Task instructions: Report back each line of the records that contains the string "math".

Dataset entries:
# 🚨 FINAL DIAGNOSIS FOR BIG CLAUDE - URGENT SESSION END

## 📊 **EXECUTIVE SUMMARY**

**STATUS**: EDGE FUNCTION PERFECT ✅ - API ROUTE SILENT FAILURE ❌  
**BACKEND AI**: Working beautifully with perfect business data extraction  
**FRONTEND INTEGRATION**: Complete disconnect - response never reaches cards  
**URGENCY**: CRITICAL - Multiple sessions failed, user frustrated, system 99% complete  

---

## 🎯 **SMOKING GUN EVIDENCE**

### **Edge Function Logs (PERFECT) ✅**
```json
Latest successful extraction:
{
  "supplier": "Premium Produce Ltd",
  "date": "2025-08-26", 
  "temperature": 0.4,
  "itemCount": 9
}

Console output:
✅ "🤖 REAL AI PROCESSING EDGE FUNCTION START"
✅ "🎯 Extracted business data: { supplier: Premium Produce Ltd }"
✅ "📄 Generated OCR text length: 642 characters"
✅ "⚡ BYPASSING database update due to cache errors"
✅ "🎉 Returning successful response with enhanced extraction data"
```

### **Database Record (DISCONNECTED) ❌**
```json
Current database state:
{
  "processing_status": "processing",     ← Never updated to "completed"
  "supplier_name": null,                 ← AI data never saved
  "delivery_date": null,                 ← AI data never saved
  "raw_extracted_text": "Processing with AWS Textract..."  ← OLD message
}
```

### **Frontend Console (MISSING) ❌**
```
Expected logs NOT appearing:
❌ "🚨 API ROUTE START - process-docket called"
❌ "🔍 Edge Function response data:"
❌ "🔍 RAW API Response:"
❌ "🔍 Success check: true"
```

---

--

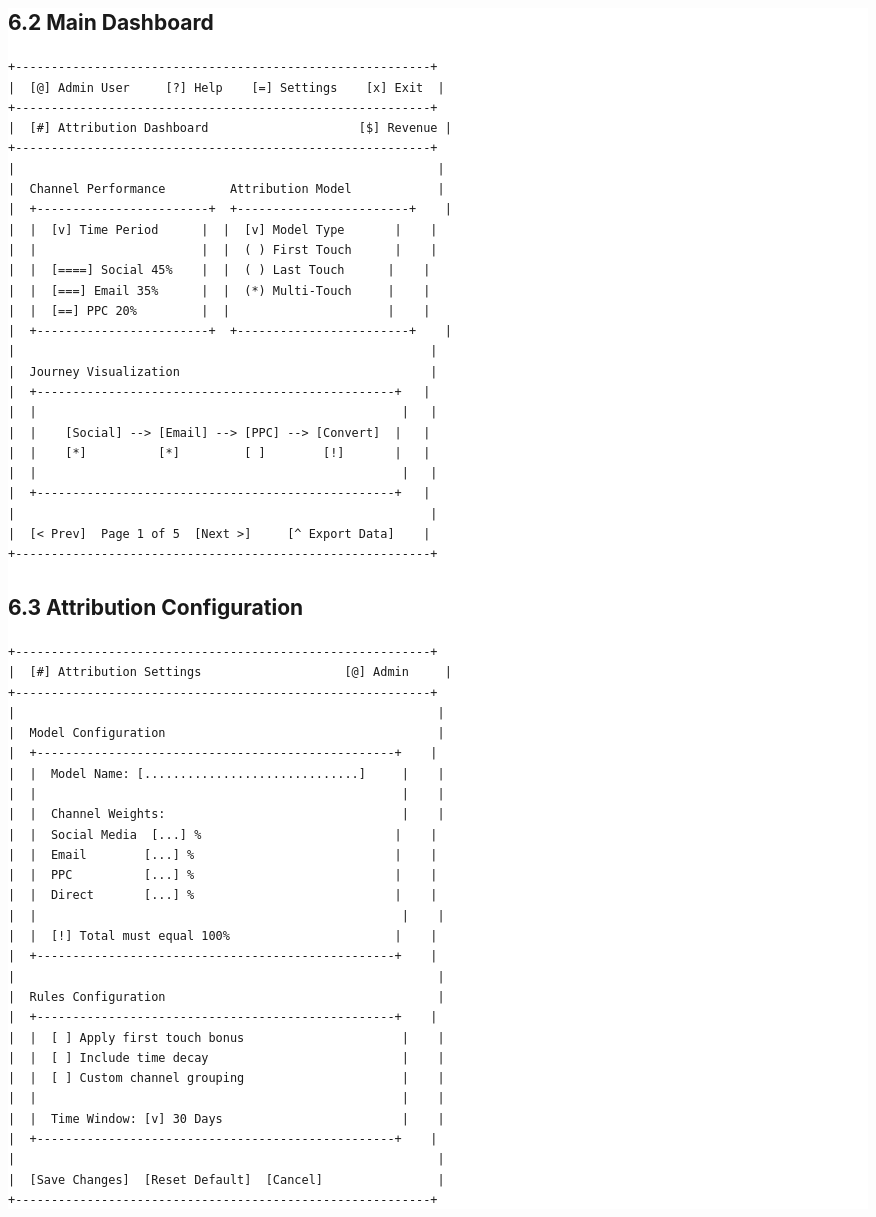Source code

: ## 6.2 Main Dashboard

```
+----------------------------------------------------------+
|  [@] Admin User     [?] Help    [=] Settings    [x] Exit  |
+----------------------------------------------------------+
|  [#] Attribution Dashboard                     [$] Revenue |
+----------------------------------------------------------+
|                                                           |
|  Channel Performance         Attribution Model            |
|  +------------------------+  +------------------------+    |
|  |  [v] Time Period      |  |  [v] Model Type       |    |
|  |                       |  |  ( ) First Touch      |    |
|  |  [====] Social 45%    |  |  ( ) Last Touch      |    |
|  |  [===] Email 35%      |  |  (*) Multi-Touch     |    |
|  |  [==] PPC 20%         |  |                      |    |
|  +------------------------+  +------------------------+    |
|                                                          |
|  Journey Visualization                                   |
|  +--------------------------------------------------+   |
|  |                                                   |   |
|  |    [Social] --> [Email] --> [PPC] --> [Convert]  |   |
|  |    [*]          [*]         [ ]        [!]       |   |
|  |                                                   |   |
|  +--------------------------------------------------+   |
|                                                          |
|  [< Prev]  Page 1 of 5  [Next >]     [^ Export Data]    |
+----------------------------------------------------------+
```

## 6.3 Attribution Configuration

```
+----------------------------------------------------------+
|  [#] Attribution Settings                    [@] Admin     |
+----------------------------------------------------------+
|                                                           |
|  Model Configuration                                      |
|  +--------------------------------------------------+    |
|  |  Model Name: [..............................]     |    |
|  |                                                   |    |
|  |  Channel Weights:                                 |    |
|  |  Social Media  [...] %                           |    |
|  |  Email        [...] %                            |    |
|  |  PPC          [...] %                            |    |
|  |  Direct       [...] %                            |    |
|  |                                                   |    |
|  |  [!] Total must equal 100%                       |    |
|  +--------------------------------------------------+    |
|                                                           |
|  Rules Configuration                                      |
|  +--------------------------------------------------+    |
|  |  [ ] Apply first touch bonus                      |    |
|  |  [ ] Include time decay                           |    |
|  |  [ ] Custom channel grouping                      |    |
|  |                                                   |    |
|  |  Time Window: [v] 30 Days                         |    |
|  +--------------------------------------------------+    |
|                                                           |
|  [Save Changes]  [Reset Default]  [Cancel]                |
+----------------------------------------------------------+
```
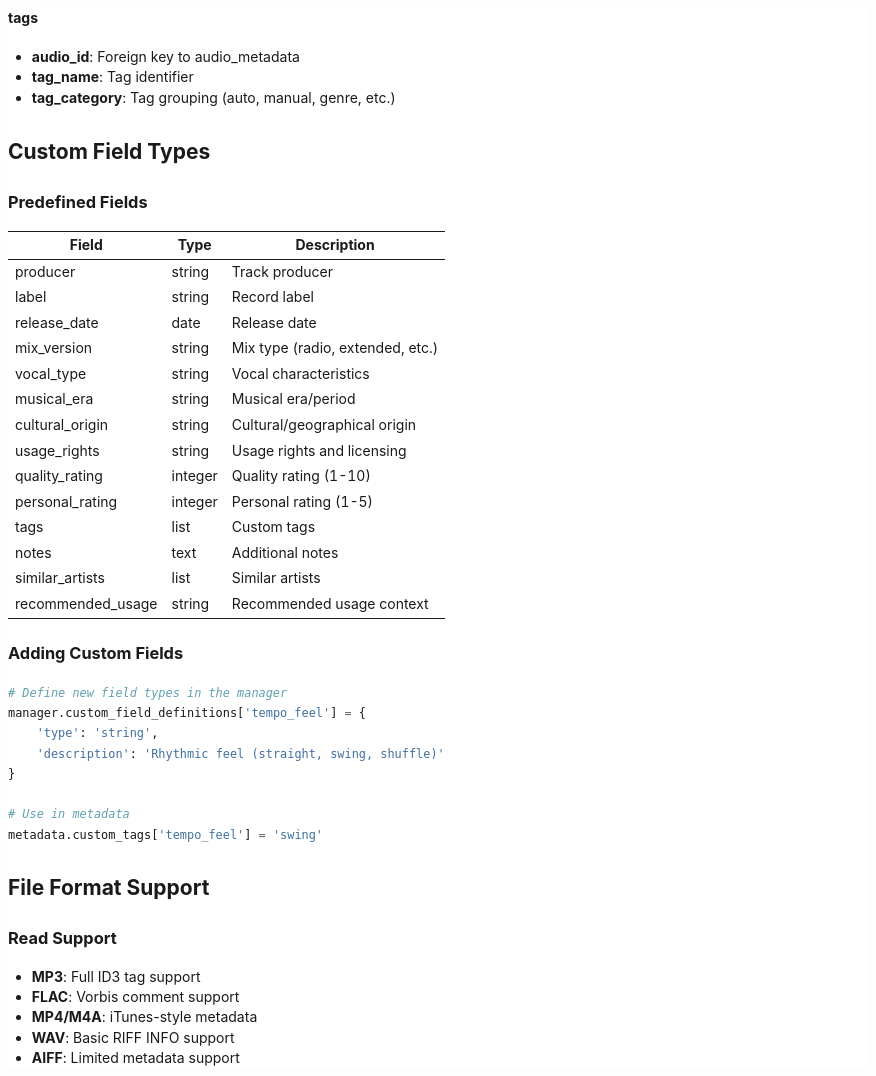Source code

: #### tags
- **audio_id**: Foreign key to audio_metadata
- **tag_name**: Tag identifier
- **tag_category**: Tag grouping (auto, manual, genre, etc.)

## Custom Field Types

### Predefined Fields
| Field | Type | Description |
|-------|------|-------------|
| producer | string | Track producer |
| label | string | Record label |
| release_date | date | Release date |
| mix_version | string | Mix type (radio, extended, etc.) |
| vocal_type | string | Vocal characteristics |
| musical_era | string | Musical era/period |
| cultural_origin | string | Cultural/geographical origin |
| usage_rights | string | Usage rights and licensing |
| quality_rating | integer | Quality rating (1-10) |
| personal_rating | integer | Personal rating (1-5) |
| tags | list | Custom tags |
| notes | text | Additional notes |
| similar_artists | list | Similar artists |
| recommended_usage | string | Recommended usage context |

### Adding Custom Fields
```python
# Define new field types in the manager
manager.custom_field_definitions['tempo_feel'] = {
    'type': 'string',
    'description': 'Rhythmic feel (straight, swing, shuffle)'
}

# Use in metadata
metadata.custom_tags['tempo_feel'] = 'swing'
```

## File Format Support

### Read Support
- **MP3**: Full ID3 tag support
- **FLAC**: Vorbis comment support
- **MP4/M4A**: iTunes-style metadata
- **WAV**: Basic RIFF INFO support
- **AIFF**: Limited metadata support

--

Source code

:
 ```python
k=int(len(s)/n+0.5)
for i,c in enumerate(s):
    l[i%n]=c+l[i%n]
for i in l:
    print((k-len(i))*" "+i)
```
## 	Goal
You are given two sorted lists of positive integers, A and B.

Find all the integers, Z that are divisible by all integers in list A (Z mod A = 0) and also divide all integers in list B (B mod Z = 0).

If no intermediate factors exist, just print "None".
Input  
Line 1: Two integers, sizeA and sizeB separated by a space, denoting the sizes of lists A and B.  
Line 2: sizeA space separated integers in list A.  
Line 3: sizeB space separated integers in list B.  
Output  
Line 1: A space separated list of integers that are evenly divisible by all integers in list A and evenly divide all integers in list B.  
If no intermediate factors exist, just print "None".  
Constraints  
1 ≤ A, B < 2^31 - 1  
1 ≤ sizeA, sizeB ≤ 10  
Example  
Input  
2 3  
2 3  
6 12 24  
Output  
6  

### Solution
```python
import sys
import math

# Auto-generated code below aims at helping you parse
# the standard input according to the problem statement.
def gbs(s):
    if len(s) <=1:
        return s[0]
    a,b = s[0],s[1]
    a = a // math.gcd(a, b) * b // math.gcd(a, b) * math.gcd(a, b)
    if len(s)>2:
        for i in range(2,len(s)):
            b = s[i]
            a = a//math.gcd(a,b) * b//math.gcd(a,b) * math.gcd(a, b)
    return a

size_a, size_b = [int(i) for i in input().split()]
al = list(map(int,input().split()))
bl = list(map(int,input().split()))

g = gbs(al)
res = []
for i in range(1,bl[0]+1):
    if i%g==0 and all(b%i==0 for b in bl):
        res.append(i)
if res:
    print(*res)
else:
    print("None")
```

Task result:
import math
    a = a // math.gcd(a, b) * b // math.gcd(a, b) * math.gcd(a, b)
            a = a//math.gcd(a,b) * b//math.gcd(a,b) * math.gcd(a, b)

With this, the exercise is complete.